This chapter provides information about the steps you need to perform to integrate Hadoop data.
This chapter includes the following sections:
Section 4.11, "Loading Data from an SQL Database into Hive, HBase, and File using SQOOP"
Section 4.12, "Loading Data from an SQL Database into Hive using SQOOP"
Section 4.13, "Loading Data from an SQL Database into File using SQOOP"
Section 4.14, "Loading Data from an SQL Database into HBase using SQOOP"
Section 4.15, "Validating and Transforming Data Within Hive"
Section 4.16, "Loading Data into an Oracle Database from Hive and File"
Section 4.17, "Loading Data into an SQL Database from Hbase, Hive and File using SQOOP"
The following table summarizes the steps for integrating Hadoop data.
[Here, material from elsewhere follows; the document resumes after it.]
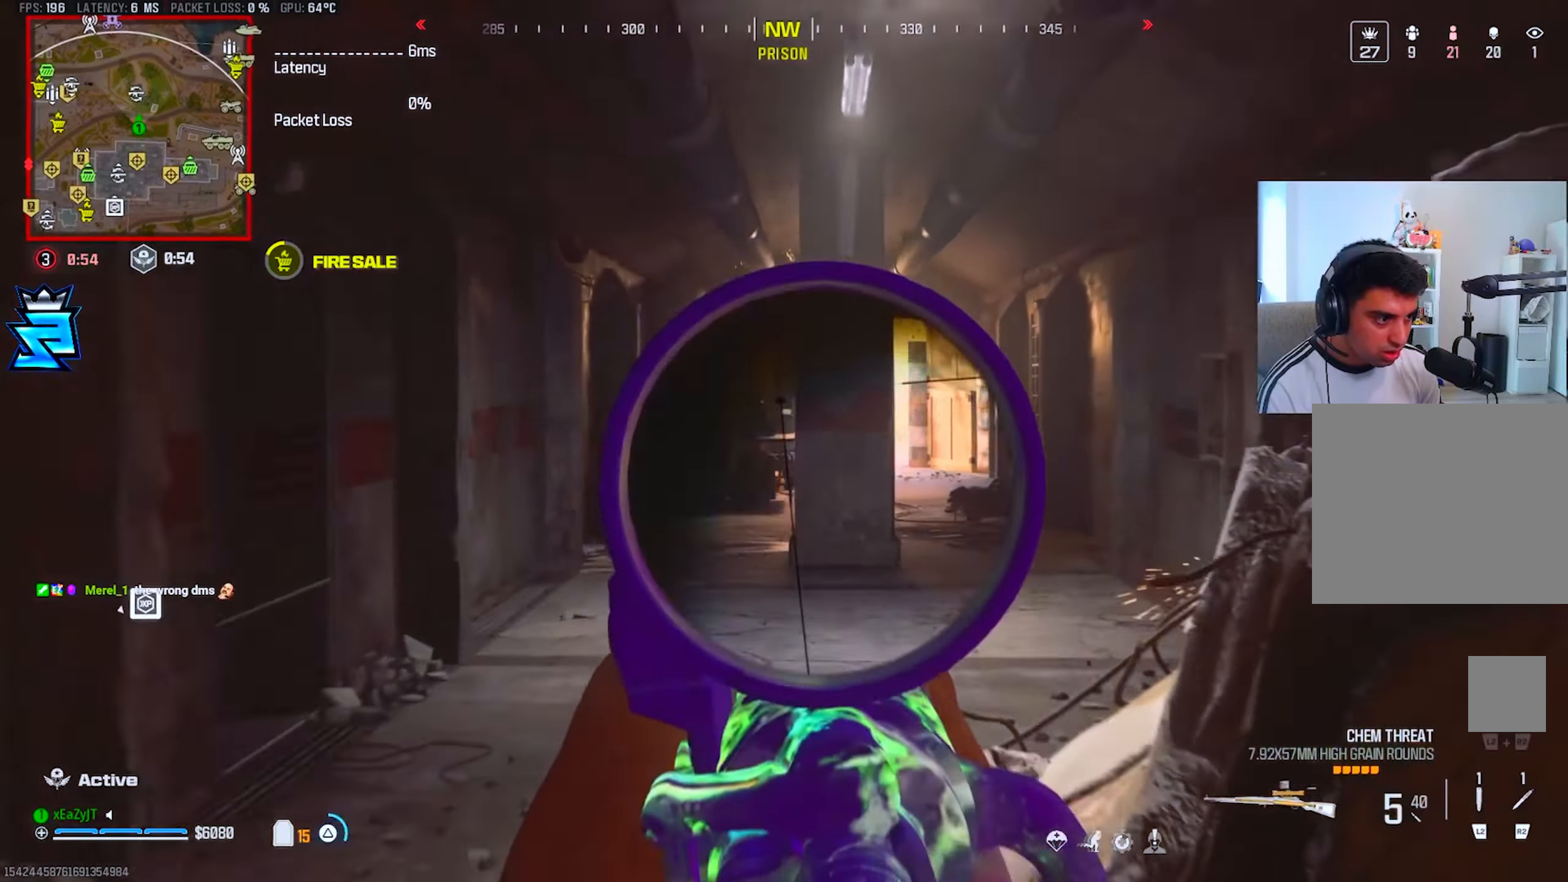
{"buttons": ["L3"], "left_stick": "up", "right_stick": "right", "events": [[83, "L3", "down"], [83, "left_stick", "up"], [116, "right_stick", "center"], [133, "L3", "up"], [200, "L3", "down"], [217, "TRIANGLE", "down"], [300, "TRIANGLE", "up"], [450, "right_stick", "right"]]}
Table 4-1 Integrating Hadoop Data
Step | Description |
---|---|
Set Up Data Sources |
Set up the data sources to create the data source models. You must set up File, Hive, and HBase data sources. See Section 4.2, "Setting Up File Data Sources" |
Import Hadoop Knowledge Modules |
Import the Hadoop KMs into Global Objects or a project. |
Create Oracle Data Integrator Models |
Reverse-engineer the Hive and HBase models to create Oracle Data Integrator models. |
Integrate Hadoop Data |
Design mappings to load, validate, and transform Hadoop data. See Section 4.7, "Loading Data from Files into Hive" See Section 4.9, "Loading Data from HBase into Hive" See Section 4.10, "Loading Data from Hive into Hbase" See Section 4.11, "Loading Data from an SQL Database into Hive, HBase, and File using SQOOP" See Section 4.15, "Validating and Transforming Data Within Hive" See Section 4.16, "Loading Data into an Oracle Database from Hive and File" See Section 4.17, "Loading Data into an SQL Database from Hbase, Hive and File using SQOOP" |
In the Hadoop context, there is a distinction between files in Hadoop Distributed File System (HDFS) and local files (outside of HDFS).
To define a data source:
Create a Data Server object under File technology.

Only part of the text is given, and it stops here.